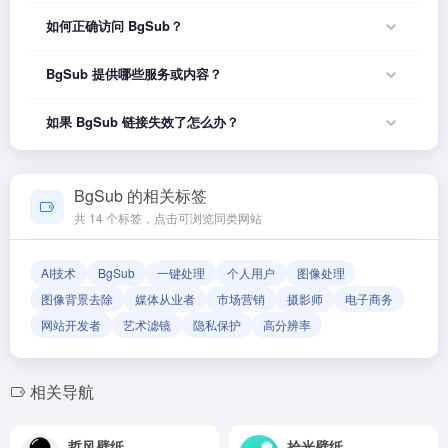
如何正确访问 BgSub？
您可以直接点击页面上方的「打开网站」按钮访问 BgSub，或
BgSub 提供哪些服务或内容？
者在浏览器地址栏输入正确的网址。如果遇到无法访问的情
况，可能是网站服务器临时维护或网络波动导致，建议稍后再
BgSub 的具体服务内容请以网站首页展示为准。本站作为导航
如果 BgSub 链接失效了怎么办？
试。
平台，致力于帮助用户发现和整理优质网站资源，具体网站的
内容与服务由该网站运营方负责。
如果发现链接无法打开或内容已变更，您可以使用页面上的
「反馈」功能向我们报告，我们会尽快核实并更新网址信息，
BgSub 的相关标签
确保导航链接的准确性和有效性。
共 14 个标签，点击可浏览同类网站
AI技术
BgSub
一键处理
个人用户
图像处理
图像背景去除
媒体从业者
市场营销
摄影师
电子商务
网站开发者
艺术滤镜
隐私保护
高分辨率
相关导航
哲风壁纸
拾光壁纸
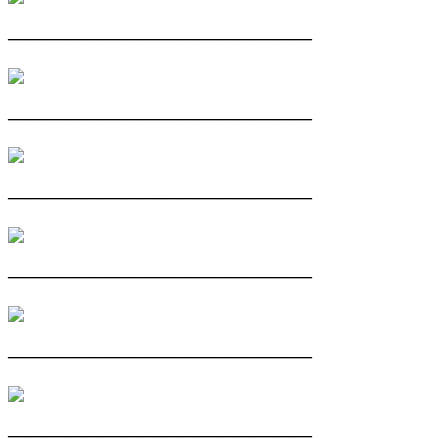
————————————————
————————————————
————————————————
————————————————
————————————————
————————————————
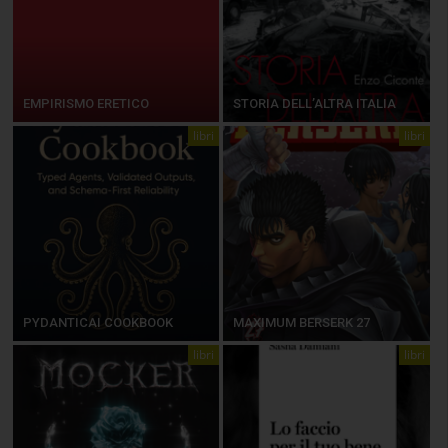
EMPIRISMO ERETICO
STORIA DELL’ALTRA ITALIA
libri
libri
PYDANTICAI COOKBOOK
MAXIMUM BERSERK 27
libri
libri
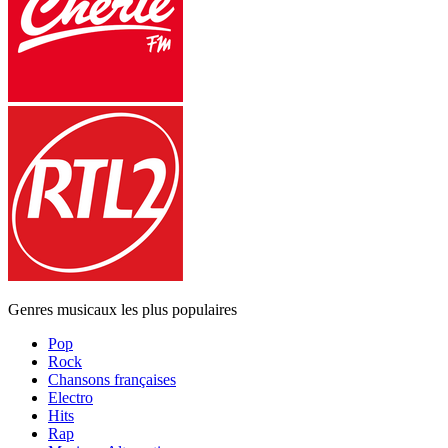
Genres musicaux les plus populaires
Pop
Rock
Chansons françaises
Electro
Hits
Rap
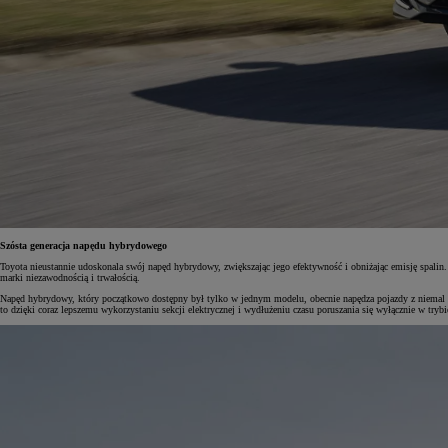
Od
105 300 zł
Corolla Hatchback
HYBRID
Szósta generacja napędu hybrydowego
Toyota nieustannie udoskonala swój napęd hybrydowy, zwiększając jego efektywność i obniżając emisję spalin
marki niezawodnością i trwałością.
Napęd hybrydowy, który początkowo dostępny był tylko w jednym modelu, obecnie napędza pojazdy z niemal w
to dzięki coraz lepszemu wykorzystaniu sekcji elektrycznej i wydłużeniu czasu poruszania się wyłącznie w tryb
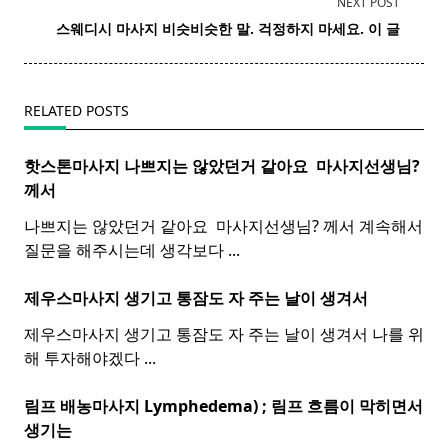
NEXT POST
screen-
스웨디시 마사지 비슷비슷한 말. 걱정하지 마세요. 이 글
reader-
text">Page</span>
RELATED POSTS
핫스톤마사지 나쁘지는 않았던거 같아요 ​
마사지
선생님?
께서
나쁘지는 않았던거 같아요 ​ 마사지선생님? 께서 계속해서
질문을 해주시는데 생각보다
...
제우스마사지 생기고 통잠도 자 주는 날이 생겨서
제우스마사지 생기고 통잠도 자 주는 날이 생겨서 나를 위
해 투자해야겠다
...
림프 배농마사지 Lymphedema) ;
림프
흐름이 막히면서
생기는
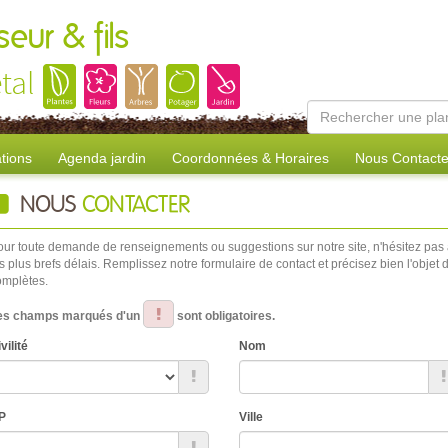
eur & fils
tal
tions
Agenda jardin
Coordonnées & Horaires
Nous Contacte
NOUS
CONTACTER
our toute demande de renseignements ou suggestions sur notre site, n'hésitez pas
s plus brefs délais. Remplissez notre formulaire de contact et précisez bien l'obj
omplètes.
es champs marqués d'un
sont obligatoires.
vilité
Nom
P
Ville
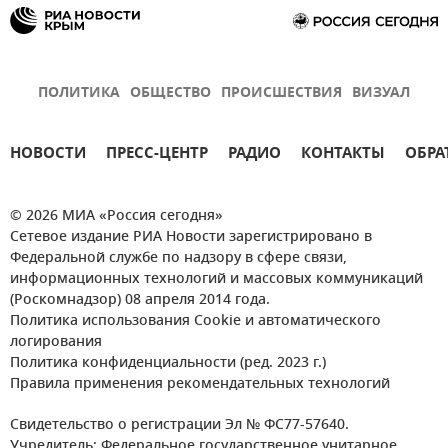
ПОЛИТИКА
ОБЩЕСТВО
ПРОИСШЕСТВИЯ
ВИЗУАЛ
НОВОСТИ
ПРЕСС-ЦЕНТР
РАДИО
КОНТАКТЫ
ОБРА
© 2026 МИА «Россия сегодня»
Сетевое издание РИА Новости зарегистрировано в
Федеральной службе по надзору в сфере связи,
информационных технологий и массовых коммуникаций
(Роскомнадзор) 08 апреля 2014 года.
Политика использования Cookie и автоматического
логирования
Политика конфиденциальности (ред. 2023 г.)
Правила применения рекомендательных технологий
Свидетельство о регистрации Эл № ФС77-57640.
Учредитель: Федеральное государственное унитарное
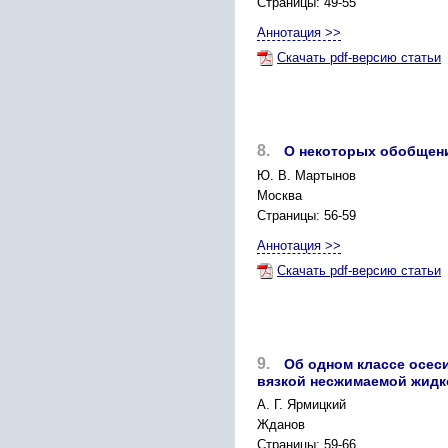
Страницы: 49-55
Аннотация >>
Скачать pdf-версию статьи
8.
О некоторых обобщени
Ю. В. Мартынов
Москва
Страницы: 56-59
Аннотация >>
Скачать pdf-версию статьи
9.
Об одном классе осес
вязкой несжимаемой жидк
А. Г. Ярмицкий
Жданов
Страницы: 59-66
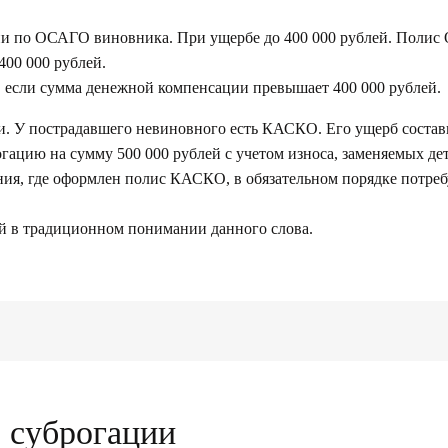
ии по ОСАГО виновника. При ущербе до 400 000 рублей. Полис
400 000 рублей.
 если сумма денежной компенсации превышает 400 000 рублей.
 У пострадавшего невиновного есть КАСКО. Его ущерб составил
гацию на сумму 500 000 рублей с учетом износа, заменяемых дет
ия, где оформлен полис КАСКО, в обязательном порядке потреб
ей в традиционном понимании данного слова.
о суброгации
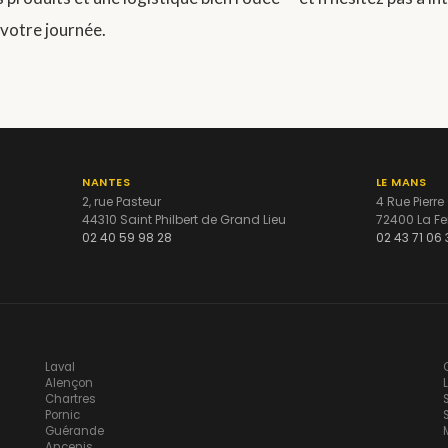
votre journée.
NANTES
LE MANS
2, rue Pasteur
4 Rue Pierre
44310 Saint Philbert de Grand Lieu
72400 La Fe
02 40 59 98 28
02 43 71 06 
Laval
Alençon
Chartres
Pornic
Guérande
Ancenis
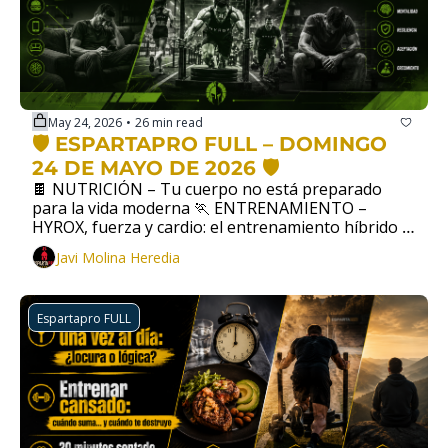
May 24, 2026
26 min read
•
🛡️ ESPARTAPRO FULL – DOMINGO 
24 DE MAYO DE 2026 🛡️
🍫 NUTRICIÓN – Tu cuerpo no está preparado 
para la vida moderna 🏃 ENTRENAMIENTO – 
HYROX, fuerza y cardio: el entrenamiento híbrido 
que está arrasando 🏆 DESARROLLO PERSONAL –  
Javi Molina Heredia
Saber perder: una habilidad que casi nadie entrena
Espartapro FULL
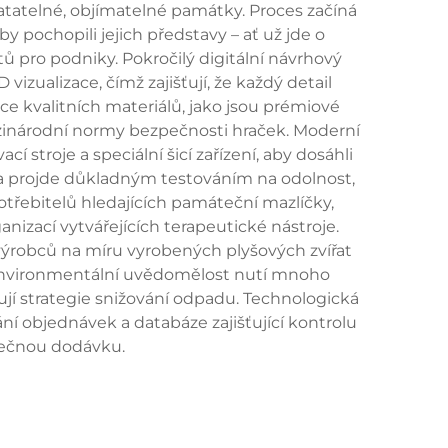
tatelné, objímatelné památky. Proces začíná
y pochopili jejich představy – ať už jde o
 pro podniky. Pokročilý digitální návrhový
zualizace, čímž zajišťují, že každý detail
e kvalitních materiálů, jako jsou prémiové
ezinárodní normy bezpečnosti hraček. Moderní
 stroje a speciální šicí zařízení, aby dosáhli
vorba projde důkladným testováním na odolnost,
potřebitelů hledajících památeční mazlíčky,
anizací vytvářejících terapeutické nástroje.
výrobců na míru vyrobených plyšových zvířat
í. Environmentální uvědomělost nutí mnoho
ují strategie snižování odpadu. Technologická
ní objednávek a databáze zajišťující kontrolu
onečnou dodávku.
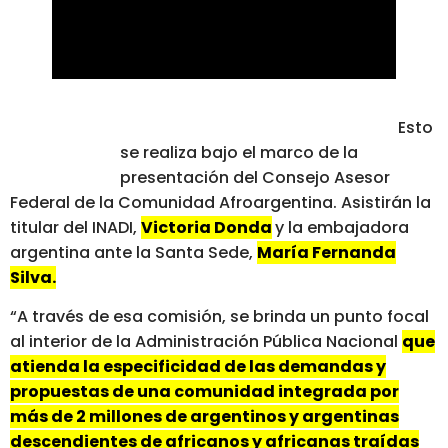
Esto
se realiza bajo el marco de la
presentación del Consejo Asesor
Federal de la Comunidad Afroargentina. Asistirán la
titular del INADI,
Victoria Donda
y la embajadora
argentina ante la Santa Sede,
María Fernanda
Silva.
“A través de esa comisión, se brinda un punto focal
al interior de la Administración Pública Nacional
que
atienda la especificidad de las demandas y
propuestas de una comunidad integrada por
más de 2 millones de argentinos y argentinas
descendientes de africanos y africanas traídas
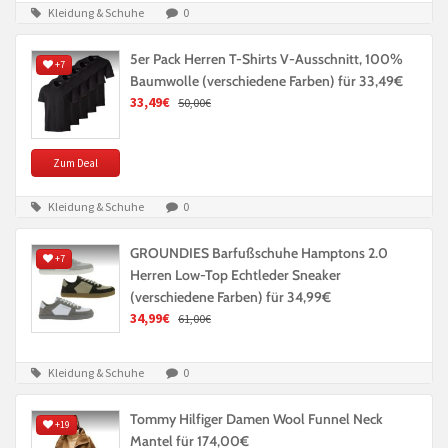
Kleidung & Schuhe
0
5er Pack Herren T-Shirts V-Ausschnitt, 100%
+7
Baumwolle (verschiedene Farben) für 33,49€
33,49€
50,00€
Zum Deal
Kleidung & Schuhe
0
GROUNDIES Barfußschuhe Hamptons 2.0
+7
Herren Low-Top Echtleder Sneaker
(verschiedene Farben) für 34,99€
34,99€
61,00€
Kleidung & Schuhe
0
Tommy Hilfiger Damen Wool Funnel Neck
+19
Mantel für 174,00€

Action item: Using the entries above, find all lines with "verschiedene". Copy them.

Task result:
Baumwolle (verschiedene Farben) für 33,49€
(verschiedene Farben) für 34,99€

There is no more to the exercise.